▶ Task set
(1) In the comment on stringized annotations below, list every piece of Python code it names, including functions, parameters and import statements. Count get_annotations() and inspect.get_annotations() as a single item.
(2) Answer these questions from the comment on stringized annotations below:
(a) Which group announced that stringized annotations would no longer be the default in Python 3.10?
(b) The default semantics of annotations are being changed back to match which Python version?
(c) By default, what should get_annotations() try to do with stringized annotations?

▶ Quoted text
Larry Hastings <la...@hastings.org> added the comment:

Just over twelve hours ago, the Python Steering Committee announced that 
stringized annotations would no longer be default behavior in Python 3.10.  
They will go back to being gated with "from __future__ import annotations".  I 
think we still need this function, but naturally the implementation will now be 
a bit different.

It's going to take time to change the default semantics of annotations back to 
the way they were in Python 3.9.  In the meantime, I've coded up a first draft 
of inspect.get_annotations(), written assuming stringized annotations are 
optional.  It's attached below.  I'll also paste in the definition and the 
docstring into the text box here for your reading convenience.

I assert that get_annotations() should definitely try to un-stringize 
stringized annotations by default.  The default behavior of eval_str is 
sliightly magical, but I'm not sure I can do anything any smarter (apart from 
"resist the temptation to guess").  Unsophisticated users will want to see real 
values, and it may be important to give sophisticated users control over 
whether or not eval() is called.

▶ Data excerpts
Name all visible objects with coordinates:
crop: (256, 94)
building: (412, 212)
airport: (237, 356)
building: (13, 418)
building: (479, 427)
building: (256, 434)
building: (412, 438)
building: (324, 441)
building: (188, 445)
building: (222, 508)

▶ Complete answers
(1)
inspect.get_annotations()
eval_str
eval()
from __future__ import annotations

(2)
(a) The Python Steering Committee.
(b) Python 3.9.
(c) It should try to un-stringize them.